Review: Fable: the Journey
Fable: The Journey is exactly the title the motion-sensing Kinect needs: a much-loved franchise that plunges gamers into a familiar environment. The Kinect has shown it can excel at “party games” but has, thus far, come up short on anything grander. It’s a shame, then, that The Journey is unplayably bad.
The fifth game set in the lush world of Albion, The Journey sees you assume the role of an annoying Yorkshireman elf called Gabriel. Unfortunately, the conversion to the Kinect format means there’s no opportunity to explore this world – instead you spend hours on end waving your hands around trying to steer an unresponsive horse who is compelled to run head-long into whatever obstacles present themselves.
The gameplay is essentially a re-masked version of Kinect Star Wars, with the same powers: pick up and throw foes or use the force to push them away. The only mechanical difference is The Journey doesn’t let you wield a lightsaber, which is that title’s only saving grace.
The basic principle is straightforward: hold your hand in the air and “push” to fire magic bolts at enemies. It should be childishly simple but the biggest battle is against the console itself, which rarely responds how you intend. When you finally get it to work, it never feels like enough of a challenge, even after you’ve waded through the mind-numbingly slow first 90 minutes.
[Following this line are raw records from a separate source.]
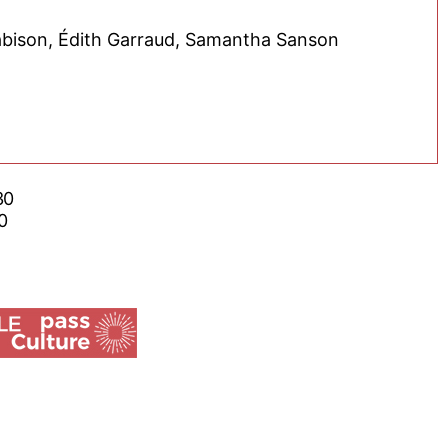
abison, Édith Garraud, Samantha Sanson
h30
30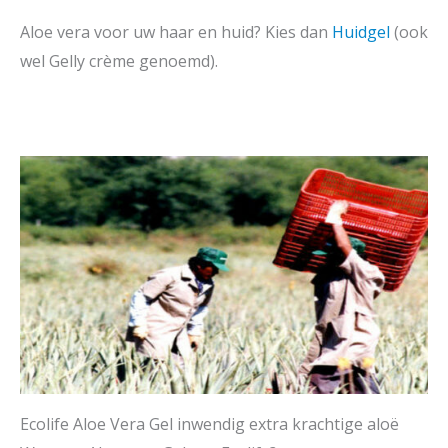
Aloe vera voor uw haar en huid? Kies dan
Huidgel
(ook
wel Gelly crème genoemd).
Ecolife Aloe Vera Gel inwendig extra krachtige aloë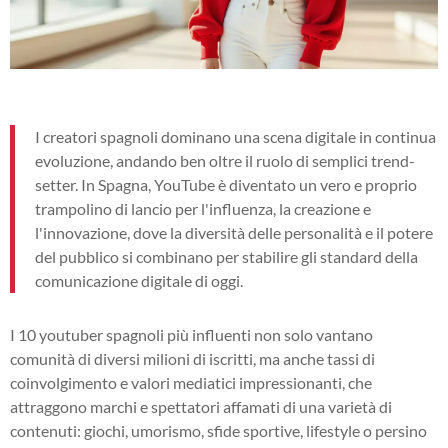
I creatori spagnoli dominano una scena digitale in continua
evoluzione, andando ben oltre il ruolo di semplici trend-
setter. In Spagna, YouTube è diventato un vero e proprio
trampolino di lancio per l'influenza, la creazione e
l'innovazione, dove la diversità delle personalità e il potere
del pubblico si combinano per stabilire gli standard della
comunicazione digitale di oggi.
I 10 youtuber spagnoli più influenti non solo vantano
comunità di diversi milioni di iscritti, ma anche tassi di
coinvolgimento e valori mediatici impressionanti, che
attraggono marchi e spettatori affamati di una varietà di
contenuti: giochi, umorismo, sfide sportive, lifestyle o persino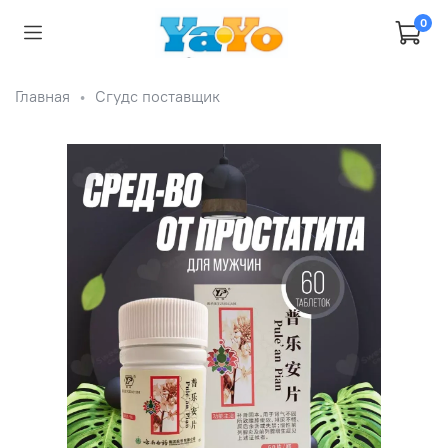
0
Главная
Сгудс поставщик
The half-hearted nods to exploration, which are sandwiched between soupy cut scenes, are so “on rails” they may as well not exist at all. One early truck-stop invites you to look around a stable, which involves leaning left and right to cycle through items you can interact with (“reach up to pick an apple”, “hold out your hand to feed the apple to your horse”). It plays like an updated version of Granny’s Garden on the BBC Micro, in which yes or no answers dictate your progression (“you start to walk up the stairs. Would you like to hold on to the bannister? [YES] The bannister turns into a snake and eats you. You are dead.”).
Microsoft desperately needs a successful, adventure title to prove its Kinect concept. The Journey isn’t it.